Ne vous y trompez pas, derrière l’apparente simplicité des lieux, se cache un chef redoutable, injustement méconnu des Marseillais. Sébastien Vion signe, dans ce repaire pour initiés (catégorie à laquelle vous appartenez), une carte aux relents de haute gastronomie : rien que de très normal pour un cuisinier modeste qui ne court pas les plateaux télé et qui s’est formé chez Jean-Michel Lorain (La Côte Saint-Jacques) et Serge Gouloumès (le Mas Candille). Son foie gras, par exemple, est travaillé comme un opéra en fine gelée et abricots moelleux-mousseline de betterave au vinaigre de figues, le finger croustillant de tourteau et citron confit-taboulé de quinoa rivalise d’intérêt avec les gros oeufs de ferme en coque de pomme de terre dorée champignons-lard paysan et mouillette de pain aux céréales. Vion aime les mariages terre-mer, témoin la coquille saint-jacques risotto de petit épeautre éclats de foie gras et jus mousseux de poulet rôti. Côté desserts, les fraises (avec boule de chocolat blanc) ou le citron de Menton sur un biscuit zestes et menthe suprême au citron granité de limoncello prennent une belle dimension estivale rafraîchissante.

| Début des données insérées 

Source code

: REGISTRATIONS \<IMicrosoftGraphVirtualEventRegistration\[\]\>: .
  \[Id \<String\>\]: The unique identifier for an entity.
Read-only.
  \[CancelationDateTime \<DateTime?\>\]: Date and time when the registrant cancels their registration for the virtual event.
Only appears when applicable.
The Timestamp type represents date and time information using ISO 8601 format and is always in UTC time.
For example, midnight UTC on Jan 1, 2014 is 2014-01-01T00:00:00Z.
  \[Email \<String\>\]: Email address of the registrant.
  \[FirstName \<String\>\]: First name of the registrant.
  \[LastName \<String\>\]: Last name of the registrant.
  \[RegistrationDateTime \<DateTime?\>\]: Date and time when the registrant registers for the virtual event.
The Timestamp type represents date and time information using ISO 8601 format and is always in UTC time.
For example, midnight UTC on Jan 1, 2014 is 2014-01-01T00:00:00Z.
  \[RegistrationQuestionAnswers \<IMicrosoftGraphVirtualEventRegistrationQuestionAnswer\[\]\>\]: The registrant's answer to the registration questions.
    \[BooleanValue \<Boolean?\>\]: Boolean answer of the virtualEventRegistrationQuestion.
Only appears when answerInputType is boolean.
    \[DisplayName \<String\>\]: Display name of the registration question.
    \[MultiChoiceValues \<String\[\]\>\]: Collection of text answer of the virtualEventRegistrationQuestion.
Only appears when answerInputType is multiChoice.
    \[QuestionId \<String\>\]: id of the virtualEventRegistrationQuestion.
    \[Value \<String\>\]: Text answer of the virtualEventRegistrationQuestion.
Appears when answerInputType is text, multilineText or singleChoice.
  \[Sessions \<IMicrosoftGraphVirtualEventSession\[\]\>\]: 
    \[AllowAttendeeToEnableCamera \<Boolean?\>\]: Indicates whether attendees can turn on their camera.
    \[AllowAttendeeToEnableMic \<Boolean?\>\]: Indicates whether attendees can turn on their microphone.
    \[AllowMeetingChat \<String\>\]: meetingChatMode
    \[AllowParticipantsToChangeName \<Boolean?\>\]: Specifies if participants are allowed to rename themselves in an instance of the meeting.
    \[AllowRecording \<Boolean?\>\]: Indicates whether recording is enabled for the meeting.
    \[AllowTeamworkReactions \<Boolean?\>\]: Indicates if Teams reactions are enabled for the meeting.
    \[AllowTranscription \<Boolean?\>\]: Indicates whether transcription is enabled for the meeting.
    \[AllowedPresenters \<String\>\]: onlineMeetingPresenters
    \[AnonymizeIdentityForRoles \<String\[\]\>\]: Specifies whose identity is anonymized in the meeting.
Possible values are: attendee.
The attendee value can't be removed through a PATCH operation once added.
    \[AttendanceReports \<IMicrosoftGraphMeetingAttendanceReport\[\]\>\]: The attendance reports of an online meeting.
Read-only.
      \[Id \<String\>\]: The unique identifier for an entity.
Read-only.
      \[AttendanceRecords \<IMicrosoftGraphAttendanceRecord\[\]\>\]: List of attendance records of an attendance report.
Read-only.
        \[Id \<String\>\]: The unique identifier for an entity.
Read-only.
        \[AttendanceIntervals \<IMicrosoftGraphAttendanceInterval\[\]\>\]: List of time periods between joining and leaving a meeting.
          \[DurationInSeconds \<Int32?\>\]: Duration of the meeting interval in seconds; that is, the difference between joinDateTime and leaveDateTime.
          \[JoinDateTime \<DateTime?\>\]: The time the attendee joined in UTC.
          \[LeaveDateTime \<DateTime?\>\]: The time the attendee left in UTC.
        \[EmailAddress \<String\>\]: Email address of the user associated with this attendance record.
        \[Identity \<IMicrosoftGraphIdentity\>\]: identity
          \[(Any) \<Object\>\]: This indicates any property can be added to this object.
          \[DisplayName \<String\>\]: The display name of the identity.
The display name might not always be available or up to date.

Ce mardi midi, la dodine de volaille farcie est fondante, souple et généreuse. Accompagnée d’un risotto d’épeautre aux asperges, l’assiette du jour est un exemple de juxtaposition des goûts et de travail des sucs. On racle sévère la cocotte en cuisine pour récupérer les sucs ! Idem de la côte de cochon présentée avec un petit pot de jus déglacé aux anchois, une merveille de fondant-croustillant très gourmande. La petite tarte fine de pommes de terre cuites à coeur qui l’accompagne témoigne d’un soin devenu rare à Marseille. Il n’y a aucun faux pas, Sylvie et Fabienne, les maîtresses du lieu, le savent bien ; on les sent en totale confiance avec leur chef. Ces dernières vont et viennent avec le sourire de celles qui savent la force tranquille qui conduit le piano. Alors qu’on se laisse aller sur la « fraîcheur de fraises » vient cette question : pourquoi le chef est-il si discret ? Il mériterait plus d’exposition ! Courez chez ces deux « Dames » qui seront heureuses d’avoir eu raison avant tout le monde, d’avoir cru en un cuisinier qui ne déçoit pas.
Le Bistrot des Dames, 34, place aux Huiles, Marseille 1er ; 06 50 07 35 13. Plat du jour environ 16 € ; desserts 9 €. Carte environ 50 €. Ouvert 7/7j.